Through a rare confluence of the “Push Back” mechanic and skeletons turning into skeleton spawners upon death, it’s possible to end up with the spawner stuck in a wall. Eventually a skeleton appears, also stuck in the wall, and there they remain.
I’m gonna let this one slide! Nothing to do with the looming deadline or the fact that it’s 3:30am as I write this. If players can use this bu…ahem…mechanic to their favour, more power to them!
On the final night of 7DRL
This is one of the few nights of the year when I permit myself coffee at night. The interest rate on technical debt becomes negative and I write some of the worst, most pragmatic code I’ve ever written. The paint on the copy and paste keys of my keyboard becomes worn.

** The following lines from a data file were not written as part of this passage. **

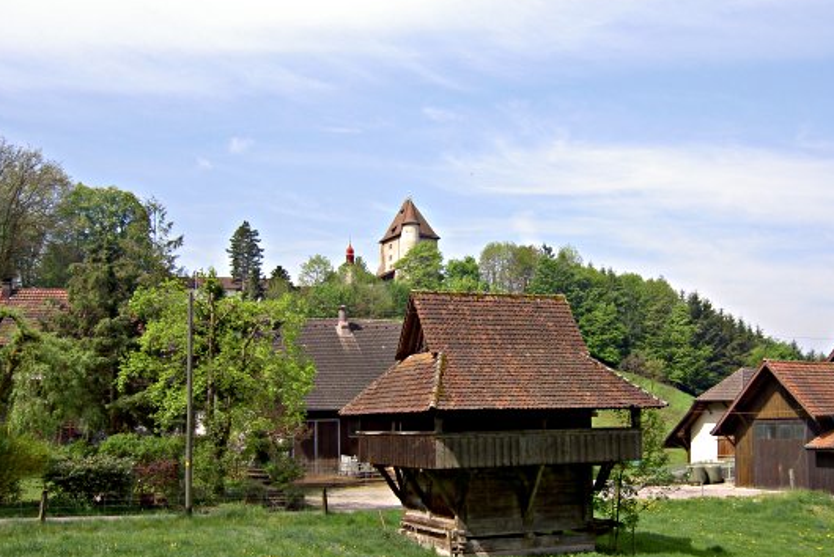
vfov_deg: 33.4
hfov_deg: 48.3
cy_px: 330
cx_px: 464
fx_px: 927
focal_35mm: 40
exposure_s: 1/250
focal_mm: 5.6
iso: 50
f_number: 4.7
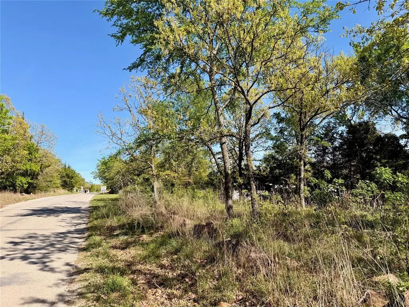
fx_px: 284
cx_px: 204
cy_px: 154
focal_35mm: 24
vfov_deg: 56.8
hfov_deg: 71.6
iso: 100
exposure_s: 1/3279
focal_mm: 6.76
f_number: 1.78
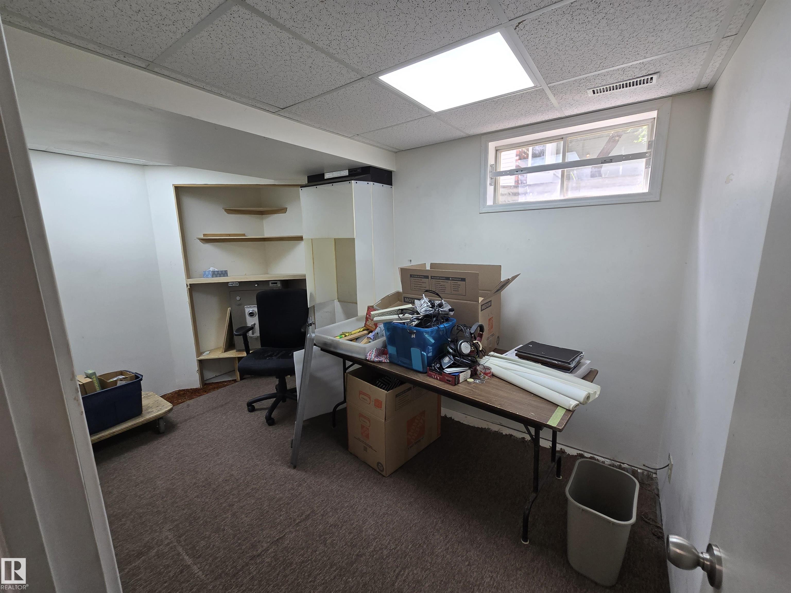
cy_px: 296
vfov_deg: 89.9
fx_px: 297
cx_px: 396
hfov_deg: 106.2
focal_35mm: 13
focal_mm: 2.2
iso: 80
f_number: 2.2
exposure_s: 1/120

It’s typical to wait until the end of the week to playtest. Otherwise you wouldn’t have a game to playtest. But this means that by the time that you’re turning the knobs to make the game challenging but beatable, you’re so sleep deprived and exhausted that your ability to face the challenges is diminished somewhat. Does this mean that all 7DRLs are imbalanced in favour of the player? Or do developers account for this by making their games too hard to beat in their end-of-7DRL state, knowing that the game will become winnable once their faculties return.